Du cortex au trophée : le faux mémoire qui voulait déjà soulever la Coupe du monde




Il fallait oser. Quelqu’un l’a fait, mais ce n'est pas moi

Dans les profondeurs insondables d’Internet, là où les diplômes poussent parfois plus vite que les cactus dans le désert, circule désormais un « mémoire professionnel » attribué à Mohamed Ouahbi, avec le soutien imaginaire de HEC Paris, de l’École polytechnique et de la Fédération royale marocaine de football.

Le titre, lui, mérite presque une standing ovation : « Du cortex au trophée : modélisation neuro-tactique d’un pays qui veut ramener la Coupe du Monde ».

Rien que ça.

On ne parle plus de pressing haut, de bloc médian ou de transitions rapides. Non. Désormais, il faudrait probablement consulter un neurologue avant de composer un onze de départ. Le latéral gauche ne déborde plus : il active une séquence synaptique. Le milieu récupérateur ne coupe plus les lignes de passe : il régule la circulation cérébrale collective. Et le gardien, lui, ne sort plus dans les pieds : il anticipe une crise existentielle adverse à la soixante-dix-neuvième minute.
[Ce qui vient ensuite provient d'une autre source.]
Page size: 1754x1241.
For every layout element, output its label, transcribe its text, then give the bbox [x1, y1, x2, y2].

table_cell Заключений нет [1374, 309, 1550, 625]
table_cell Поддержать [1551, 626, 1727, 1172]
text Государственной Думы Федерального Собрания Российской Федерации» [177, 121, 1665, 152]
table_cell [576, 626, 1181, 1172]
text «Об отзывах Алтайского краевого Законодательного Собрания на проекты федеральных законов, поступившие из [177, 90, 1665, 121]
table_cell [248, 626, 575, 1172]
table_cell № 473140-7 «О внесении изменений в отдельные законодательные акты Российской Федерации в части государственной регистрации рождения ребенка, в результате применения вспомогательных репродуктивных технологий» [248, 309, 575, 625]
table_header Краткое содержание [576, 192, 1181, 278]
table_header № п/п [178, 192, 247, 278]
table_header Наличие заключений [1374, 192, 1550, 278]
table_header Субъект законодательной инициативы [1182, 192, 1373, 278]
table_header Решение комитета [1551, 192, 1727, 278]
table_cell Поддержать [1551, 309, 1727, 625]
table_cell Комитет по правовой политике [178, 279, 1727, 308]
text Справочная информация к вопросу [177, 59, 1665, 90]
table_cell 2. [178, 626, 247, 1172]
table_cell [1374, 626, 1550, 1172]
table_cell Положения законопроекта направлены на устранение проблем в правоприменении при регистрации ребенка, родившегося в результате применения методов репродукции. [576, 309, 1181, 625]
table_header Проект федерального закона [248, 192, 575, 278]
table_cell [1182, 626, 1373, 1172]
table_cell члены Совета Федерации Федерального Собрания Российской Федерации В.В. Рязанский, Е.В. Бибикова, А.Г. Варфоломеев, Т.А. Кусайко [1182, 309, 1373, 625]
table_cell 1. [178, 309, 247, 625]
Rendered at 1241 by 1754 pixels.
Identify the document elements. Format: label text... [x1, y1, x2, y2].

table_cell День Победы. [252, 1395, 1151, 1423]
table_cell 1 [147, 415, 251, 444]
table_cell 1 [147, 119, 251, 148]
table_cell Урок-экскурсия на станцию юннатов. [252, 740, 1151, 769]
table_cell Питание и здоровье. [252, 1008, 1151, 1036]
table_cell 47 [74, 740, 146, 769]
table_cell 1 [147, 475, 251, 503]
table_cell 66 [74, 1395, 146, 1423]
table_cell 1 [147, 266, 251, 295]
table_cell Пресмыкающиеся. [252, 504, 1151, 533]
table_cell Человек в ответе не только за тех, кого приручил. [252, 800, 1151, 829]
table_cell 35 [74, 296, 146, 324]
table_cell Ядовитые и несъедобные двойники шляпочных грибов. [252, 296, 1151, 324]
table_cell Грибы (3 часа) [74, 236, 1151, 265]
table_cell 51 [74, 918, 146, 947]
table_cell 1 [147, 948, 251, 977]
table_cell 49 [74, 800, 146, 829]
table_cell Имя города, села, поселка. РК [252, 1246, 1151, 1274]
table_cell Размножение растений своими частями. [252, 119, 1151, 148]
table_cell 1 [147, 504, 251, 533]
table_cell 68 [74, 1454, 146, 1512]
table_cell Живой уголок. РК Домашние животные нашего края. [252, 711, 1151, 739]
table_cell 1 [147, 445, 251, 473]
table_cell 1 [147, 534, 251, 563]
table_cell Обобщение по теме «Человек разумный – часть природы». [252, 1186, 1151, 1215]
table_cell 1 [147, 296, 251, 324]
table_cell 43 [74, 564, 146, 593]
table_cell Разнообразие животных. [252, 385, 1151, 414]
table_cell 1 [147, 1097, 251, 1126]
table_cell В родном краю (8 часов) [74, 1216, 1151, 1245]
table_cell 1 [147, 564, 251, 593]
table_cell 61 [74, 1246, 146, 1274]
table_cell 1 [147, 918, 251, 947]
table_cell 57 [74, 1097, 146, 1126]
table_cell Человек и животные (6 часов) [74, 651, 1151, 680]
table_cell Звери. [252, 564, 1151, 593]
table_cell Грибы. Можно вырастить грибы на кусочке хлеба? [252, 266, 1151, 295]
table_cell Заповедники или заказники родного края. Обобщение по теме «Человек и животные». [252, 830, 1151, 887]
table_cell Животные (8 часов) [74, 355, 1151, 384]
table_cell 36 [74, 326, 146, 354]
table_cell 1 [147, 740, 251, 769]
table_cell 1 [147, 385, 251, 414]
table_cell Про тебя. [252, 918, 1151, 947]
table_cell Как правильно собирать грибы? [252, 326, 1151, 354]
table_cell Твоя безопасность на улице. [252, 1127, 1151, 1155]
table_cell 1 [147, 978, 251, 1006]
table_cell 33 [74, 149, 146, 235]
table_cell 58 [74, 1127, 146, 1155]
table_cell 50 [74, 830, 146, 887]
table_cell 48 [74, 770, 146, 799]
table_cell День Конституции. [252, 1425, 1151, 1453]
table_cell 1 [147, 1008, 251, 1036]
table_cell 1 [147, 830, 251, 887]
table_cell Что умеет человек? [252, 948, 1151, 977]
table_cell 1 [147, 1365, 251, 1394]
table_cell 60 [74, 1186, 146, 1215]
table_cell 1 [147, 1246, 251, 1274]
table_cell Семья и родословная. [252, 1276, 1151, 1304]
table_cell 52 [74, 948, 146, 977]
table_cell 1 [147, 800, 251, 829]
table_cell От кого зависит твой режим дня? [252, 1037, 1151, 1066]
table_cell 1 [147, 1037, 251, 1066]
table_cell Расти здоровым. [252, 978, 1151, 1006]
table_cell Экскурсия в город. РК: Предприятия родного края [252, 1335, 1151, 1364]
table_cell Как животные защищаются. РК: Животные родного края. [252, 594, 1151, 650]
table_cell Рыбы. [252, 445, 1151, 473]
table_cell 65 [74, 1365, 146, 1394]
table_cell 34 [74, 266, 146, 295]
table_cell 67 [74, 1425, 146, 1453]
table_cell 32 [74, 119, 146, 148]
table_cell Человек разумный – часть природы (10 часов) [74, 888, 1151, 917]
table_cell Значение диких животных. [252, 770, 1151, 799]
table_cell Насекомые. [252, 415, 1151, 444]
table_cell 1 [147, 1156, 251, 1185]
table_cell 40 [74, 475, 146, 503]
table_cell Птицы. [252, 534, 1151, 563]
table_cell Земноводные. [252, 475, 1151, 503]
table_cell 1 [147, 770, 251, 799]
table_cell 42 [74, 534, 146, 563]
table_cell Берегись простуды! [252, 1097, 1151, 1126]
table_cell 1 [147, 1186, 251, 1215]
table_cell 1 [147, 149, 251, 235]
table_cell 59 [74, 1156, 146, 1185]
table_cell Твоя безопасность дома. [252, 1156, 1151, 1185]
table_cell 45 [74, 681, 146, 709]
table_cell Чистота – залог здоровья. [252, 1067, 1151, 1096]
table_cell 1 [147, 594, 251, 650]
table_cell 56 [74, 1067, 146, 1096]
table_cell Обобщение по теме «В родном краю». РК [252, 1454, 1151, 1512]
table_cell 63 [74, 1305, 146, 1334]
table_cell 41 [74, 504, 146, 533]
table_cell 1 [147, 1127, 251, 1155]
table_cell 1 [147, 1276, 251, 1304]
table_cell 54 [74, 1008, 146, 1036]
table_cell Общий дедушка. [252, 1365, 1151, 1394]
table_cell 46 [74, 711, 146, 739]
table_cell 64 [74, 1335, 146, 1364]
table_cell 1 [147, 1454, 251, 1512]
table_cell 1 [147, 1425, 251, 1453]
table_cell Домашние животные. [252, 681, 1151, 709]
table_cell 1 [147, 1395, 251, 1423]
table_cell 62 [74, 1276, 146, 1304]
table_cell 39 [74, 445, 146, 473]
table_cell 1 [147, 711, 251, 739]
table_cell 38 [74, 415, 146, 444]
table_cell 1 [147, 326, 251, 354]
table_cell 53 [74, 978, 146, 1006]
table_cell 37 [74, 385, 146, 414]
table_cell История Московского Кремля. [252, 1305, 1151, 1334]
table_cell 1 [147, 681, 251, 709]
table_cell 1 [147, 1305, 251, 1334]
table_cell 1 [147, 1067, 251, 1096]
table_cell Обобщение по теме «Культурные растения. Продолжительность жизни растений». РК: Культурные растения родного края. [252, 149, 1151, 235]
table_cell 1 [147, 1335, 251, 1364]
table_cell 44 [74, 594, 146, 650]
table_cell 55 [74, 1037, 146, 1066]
Le document est si ambitieux qu’on s’attend presque à découvrir, à la page suivante, un protocole pour téléporter le ballon directement dans les filets grâce à la pensée positive.

Le plus savoureux reste cette formule : « modélisation neuro-stratégique de la performance collective sous pression extrême ». Voilà donc le secret des grandes nations : pas besoin de centres de formation, de compétitions régulières, de travail tactique ou de joueurs en forme. Il suffit d’un cortex bien calibré, de trois graphiques en couleur et d’un PowerPoint avec le mot “résilience” écrit en gras.

Et puisque le football moderne aime les concepts, allons jusqu’au bout. Après les analystes vidéo, les préparateurs mentaux et les data scientists, voici peut-être venir le temps du « neuro-sélectionneur ». À la mi-temps, plus question de dire : « On joue plus haut ». Il faudra annoncer, très sérieusement : « Messieurs, votre hémisphère droit manque d’intensité dans les demi-espaces. »

La rumeur est évidemment fausse, et c’est précisément ce qui la rend révélatrice. Elle fonctionne parce qu’elle mélange tout ce que notre époque adore : des logos prestigieux, une ambition nationale, du football, de la science, de l’intelligence artificielle, du cerveau et une promesse de Coupe du monde. Le cocktail parfait pour faire oublier une règle élémentaire : avant de partager, il faudrait vérifier.

Mais reconnaissons-le : dans un pays où chaque victoire sportive fait battre des millions de cœurs à l’unisson, l’idée d’un mémoire reliant le cerveau au trophée n’est pas totalement absurde. Le Maroc a déjà prouvé qu’il pouvait déplacer des montagnes avec onze joueurs, un peuple derrière eux et une confiance parfois plus puissante que toutes les statistiques.

Reste à savoir si la prochaine fake news annoncera un doctorat sur « l’influence de la ferveur populaire sur la trajectoire d’un penalty », ou une chaire universitaire baptisée « tactique quantique et pressing émotionnel ».

À ce rythme, la Coupe du monde ne sera peut-être pas ramenée par avion.

Elle arrivera directement par connexion neuronale.